Segment Start: Extracted text

Conversion rate is the percentage of visitors (or ad clicks) who take a desired action — filling a form, calling, purchasing, or booking. If 100 people click your ad and 3 fill the enquiry form, your conversion rate is 3%. Most Indian SME landing pages convert at 1–2% when they should be at 4–8% with proper optimisation. Doubling your conversion rate is mathematically equivalent to halving your CPC — but most founders focus only on the ad platform instead of fixing the page where the money is actually being left on the table.

Quality Score

Quality Score is Google's internal 1–10 rating for each keyword in your Google Ads account, based on expected CTR, ad relevance, and landing page experience. A higher Quality Score lowers your actual CPC — Google rewards relevant ads with discounted prices. A campaign with Quality Score 8 can beat a competitor bidding twice as much at Quality Score 4. This is why ad creative and landing page alignment matter as much as the bid itself.

Attribution

Attribution is the method for deciding which marketing touchpoint gets credit for a conversion. Last-click attribution gives 100% credit to the final ad clicked before purchase. First-click credits the first touchpoint. Data-driven attribution (the default in Google Ads and GA4) distributes credit across multiple touchpoints based on statistical modelling. Attribution model choice dramatically changes which campaigns look profitable — switching from last-click to data-driven often reveals that your SEO-assisted conversions are being undercounted.

Retargeting

Retargeting (also called remarketing) shows ads to people who have already visited your website or interacted with your brand. It is the highest-ROI ad format most small businesses underuse — someone who already visited your pricing page is 10× more likely to convert than a cold visitor. We layer retargeting on top of every Google Ads and Meta campaign we manage; it catches the 97% of visitors who didn't convert on their first visit.

Lookalike Audience

A lookalike audience is a targeting option (available on Meta, Google, LinkedIn) that finds new users who statistically resemble your existing customers or website visitors. You feed in a seed list — say, your last 500 customers — and the platform finds millions of similar profiles. Lookalikes are the fastest way to scale paid social beyond basic interest targeting. The quality of the seed list determines the quality of the lookalike; 500 real buyers beats 50,000 random email subscribers every time.

Performance Max (PMax)

Segment End: Extracted text

§ **Task requirements**
According to the marketing glossary, which attribution model is the default in Google Ads and GA4? The data that follows is separate material and has no connection to the marketing glossary.

Segment Start: Records shown

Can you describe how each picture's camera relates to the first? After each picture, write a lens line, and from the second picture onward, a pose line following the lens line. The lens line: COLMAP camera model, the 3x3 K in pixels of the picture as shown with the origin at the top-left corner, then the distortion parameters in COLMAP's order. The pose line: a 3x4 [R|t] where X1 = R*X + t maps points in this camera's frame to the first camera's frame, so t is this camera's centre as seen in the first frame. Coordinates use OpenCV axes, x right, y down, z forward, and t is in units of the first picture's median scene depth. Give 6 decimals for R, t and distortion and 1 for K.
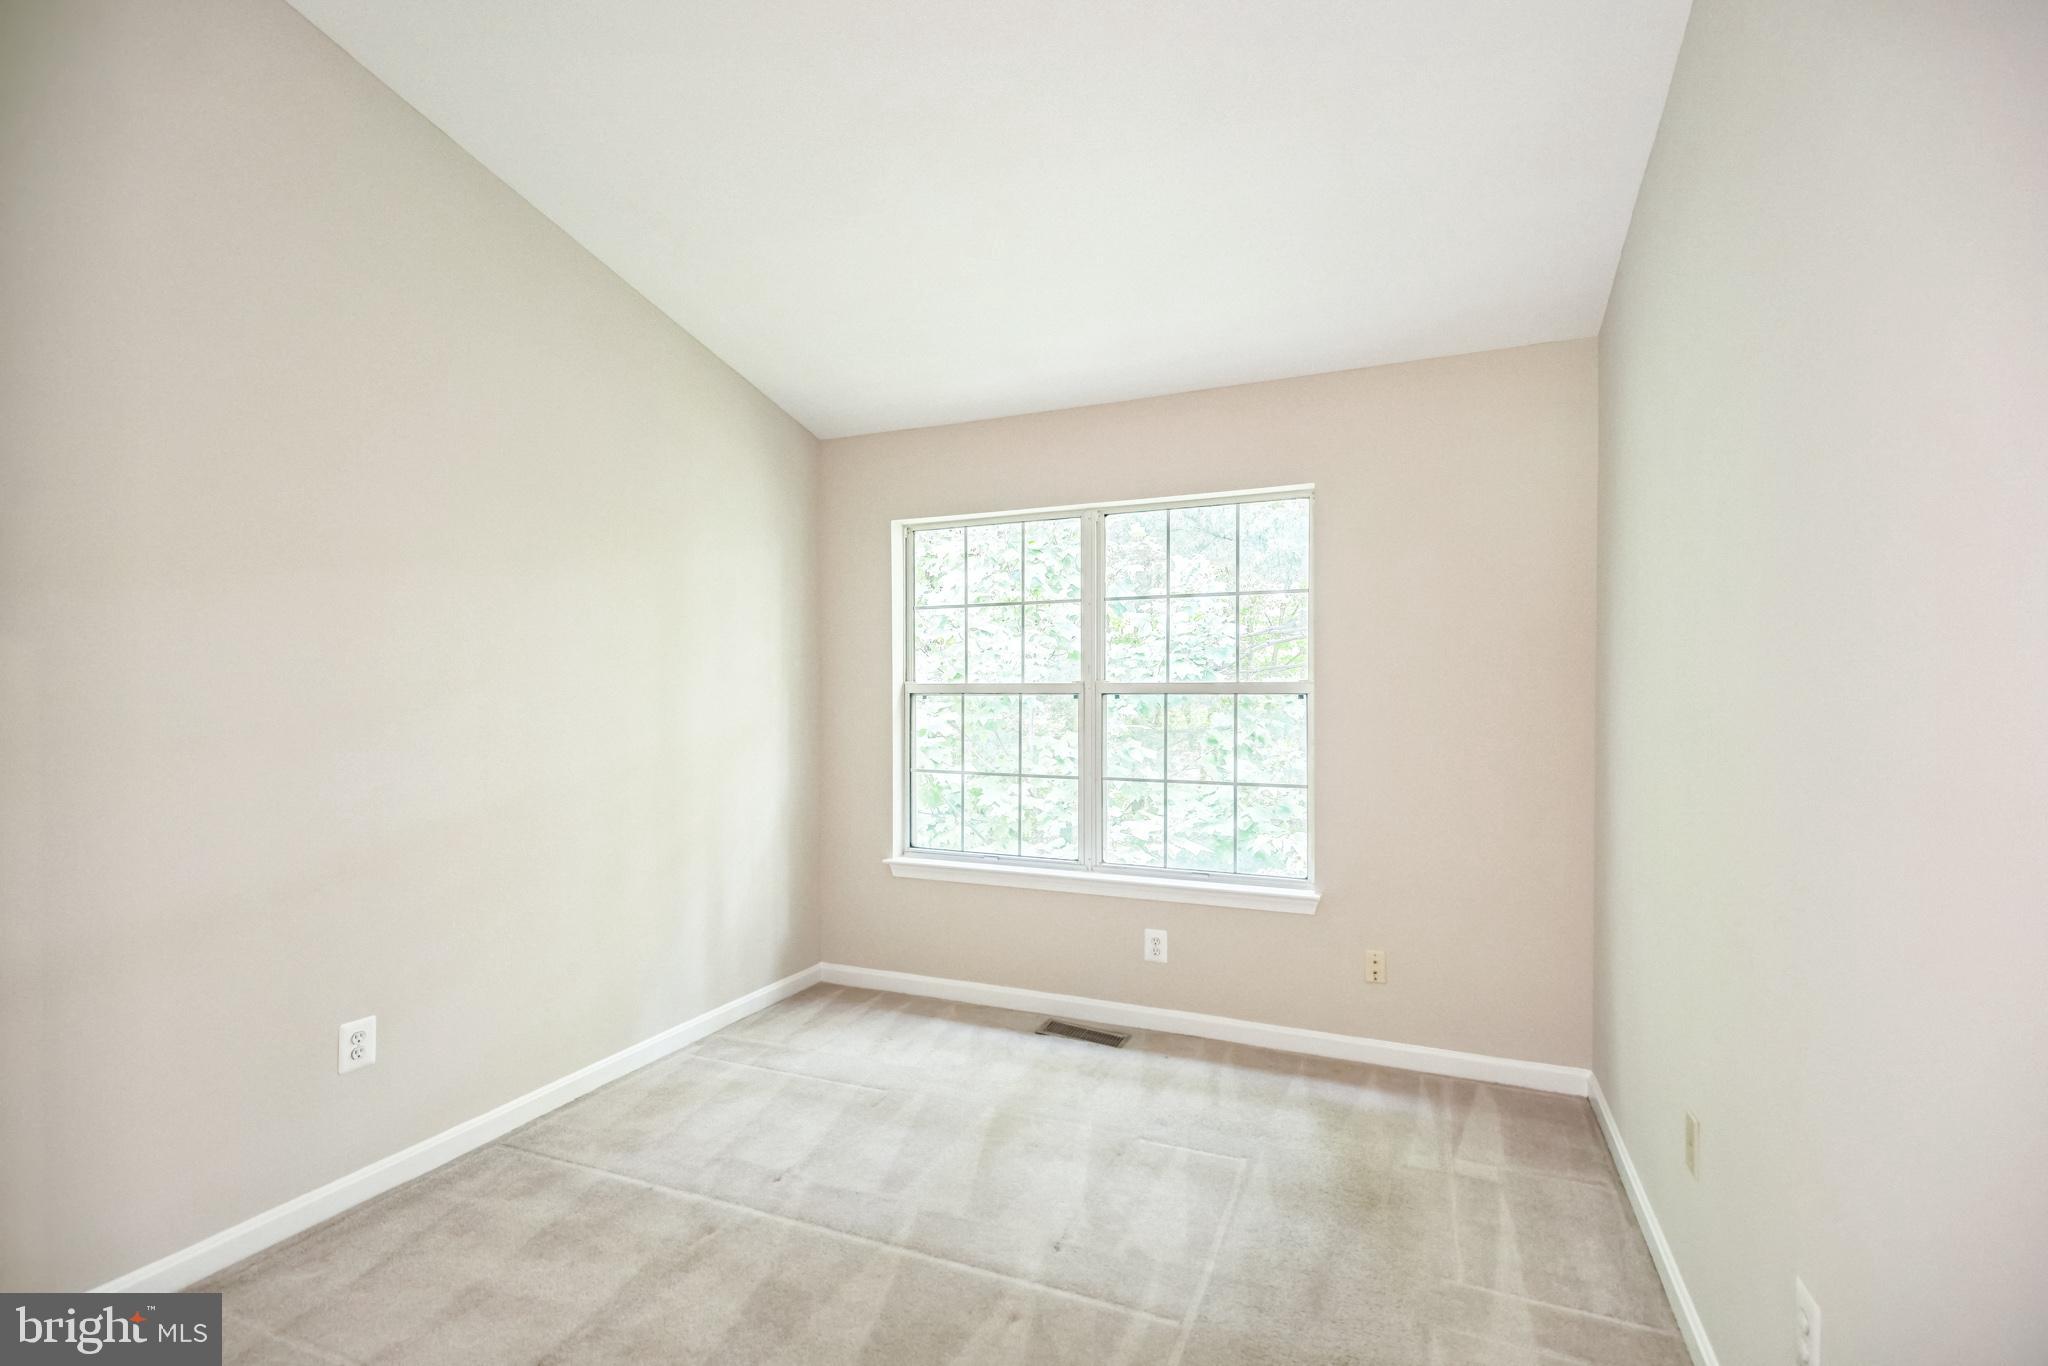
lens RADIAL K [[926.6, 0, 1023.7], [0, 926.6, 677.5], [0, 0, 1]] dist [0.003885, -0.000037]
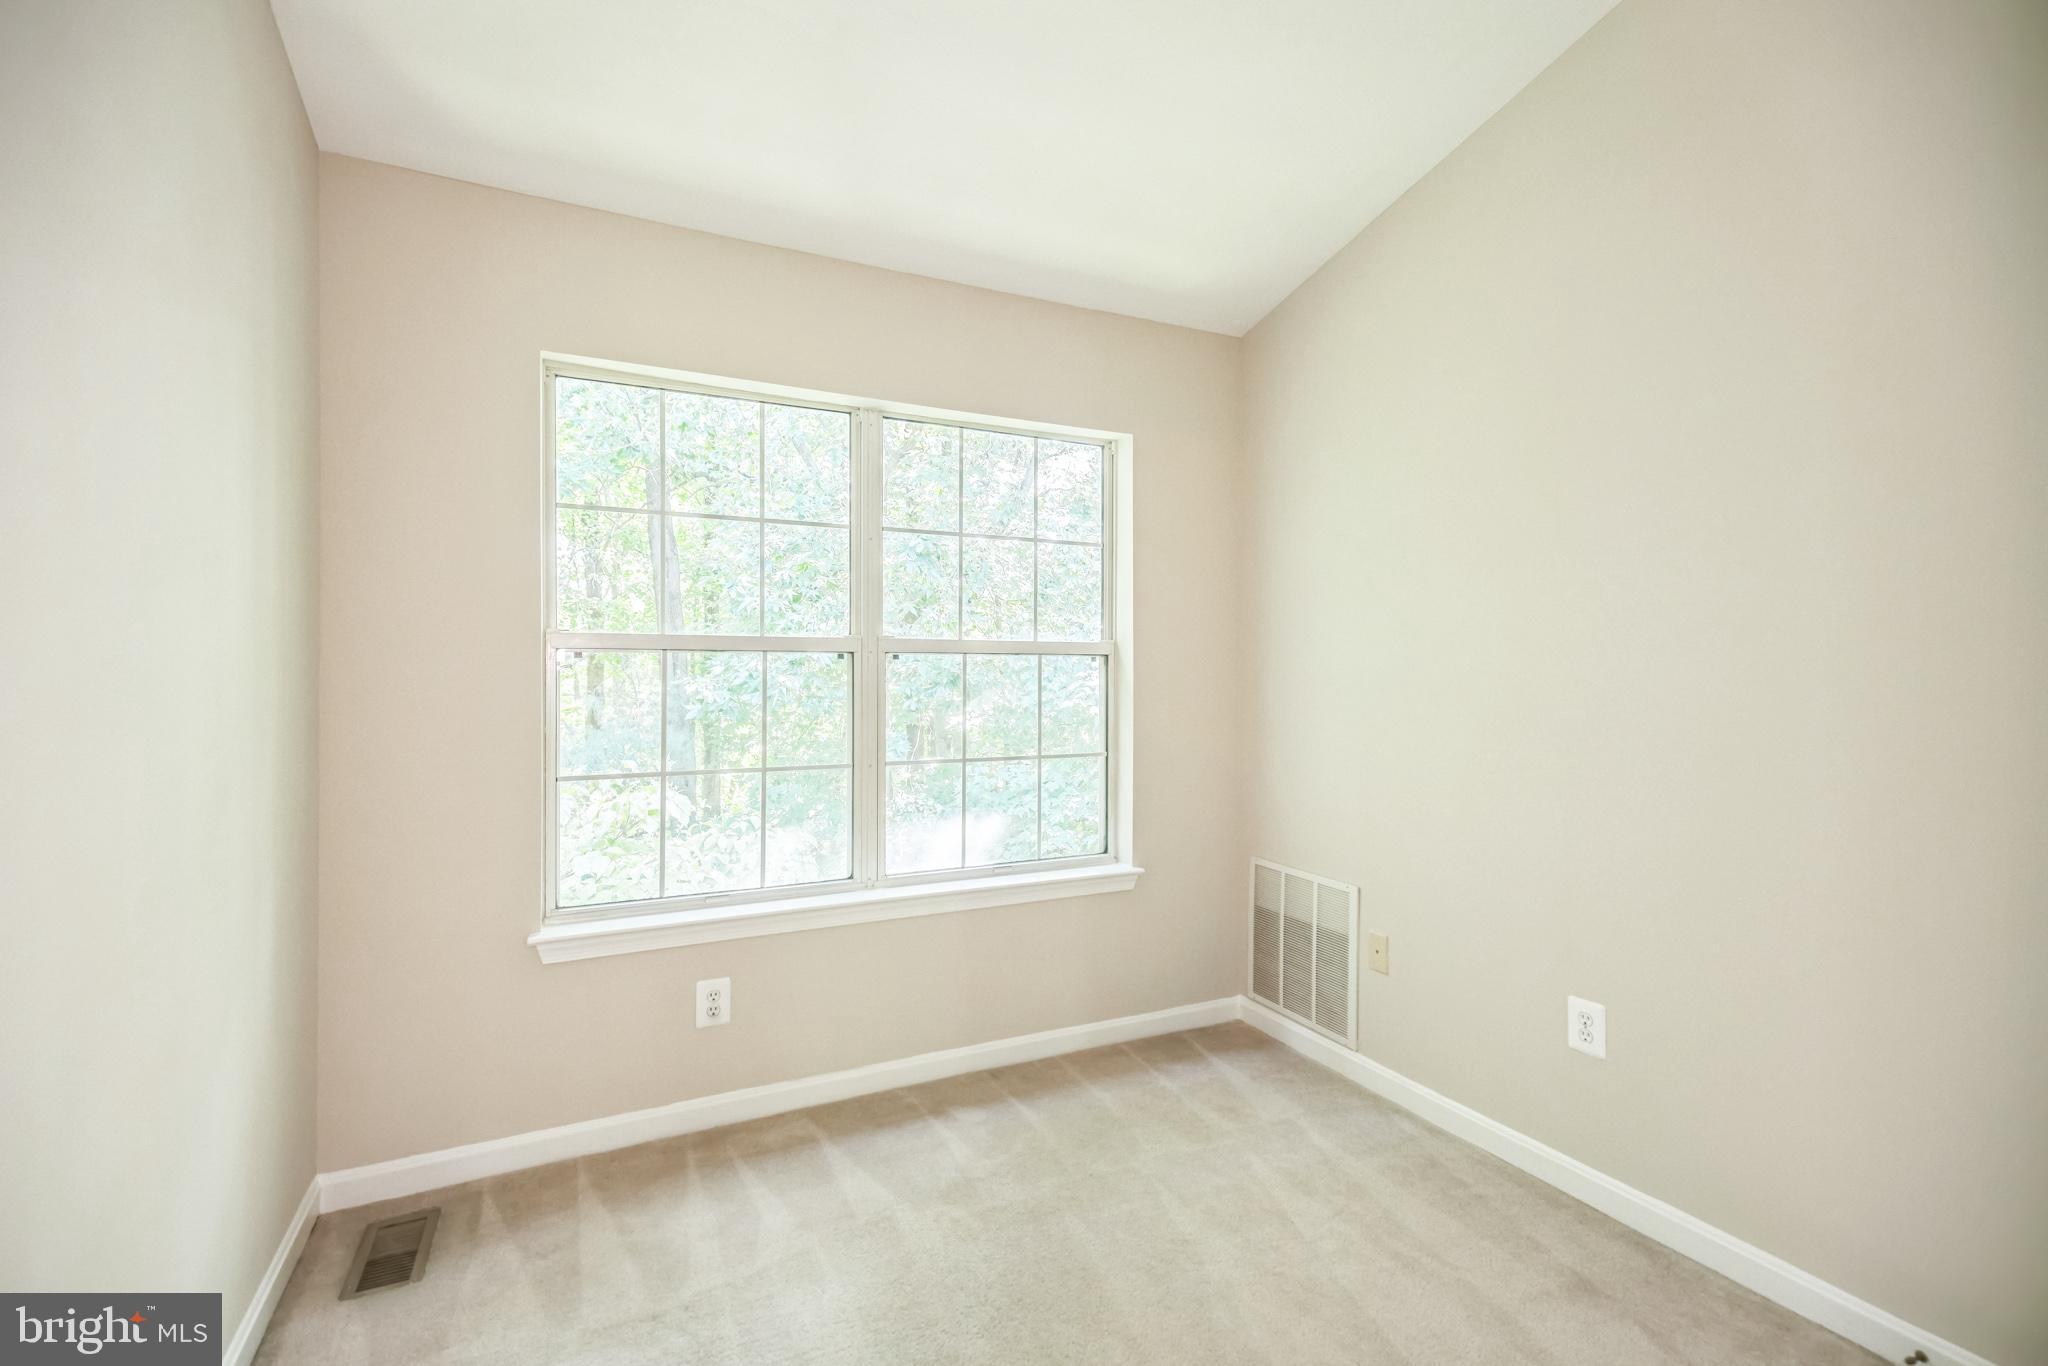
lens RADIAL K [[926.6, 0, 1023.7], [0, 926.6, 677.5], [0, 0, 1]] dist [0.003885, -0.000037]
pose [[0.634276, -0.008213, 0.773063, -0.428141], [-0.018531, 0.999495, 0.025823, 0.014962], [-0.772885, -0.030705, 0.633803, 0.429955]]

Segment End: Records shown
Segment Start: Records shown

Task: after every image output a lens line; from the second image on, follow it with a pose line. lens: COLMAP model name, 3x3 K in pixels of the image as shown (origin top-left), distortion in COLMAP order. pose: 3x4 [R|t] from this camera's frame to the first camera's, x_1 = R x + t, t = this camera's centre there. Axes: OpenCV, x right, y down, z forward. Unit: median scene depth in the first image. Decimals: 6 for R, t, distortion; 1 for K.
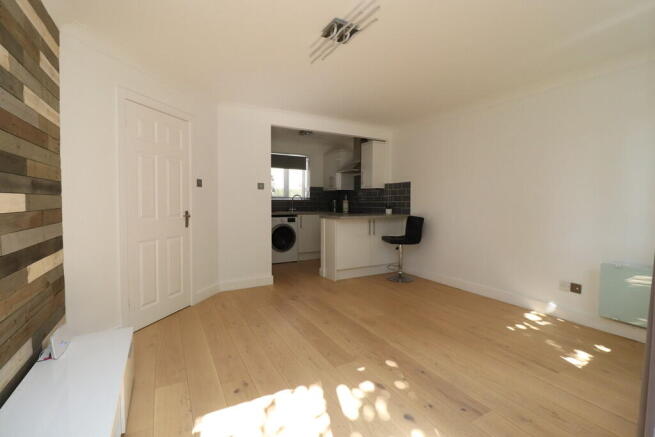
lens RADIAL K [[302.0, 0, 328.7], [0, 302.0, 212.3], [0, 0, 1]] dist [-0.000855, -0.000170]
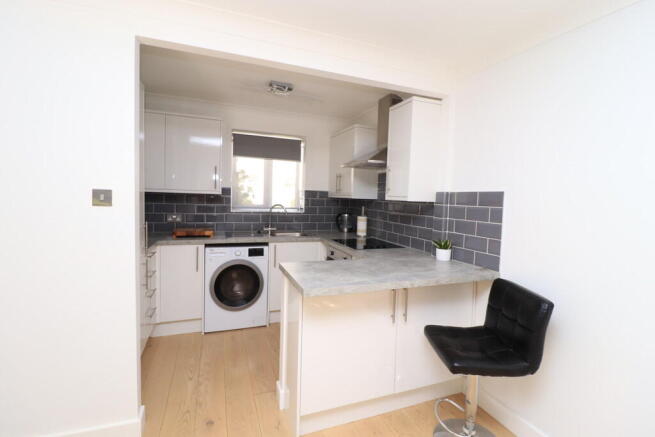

Segment End: Records shown

§ **Your response**
Data-driven attribution is the default.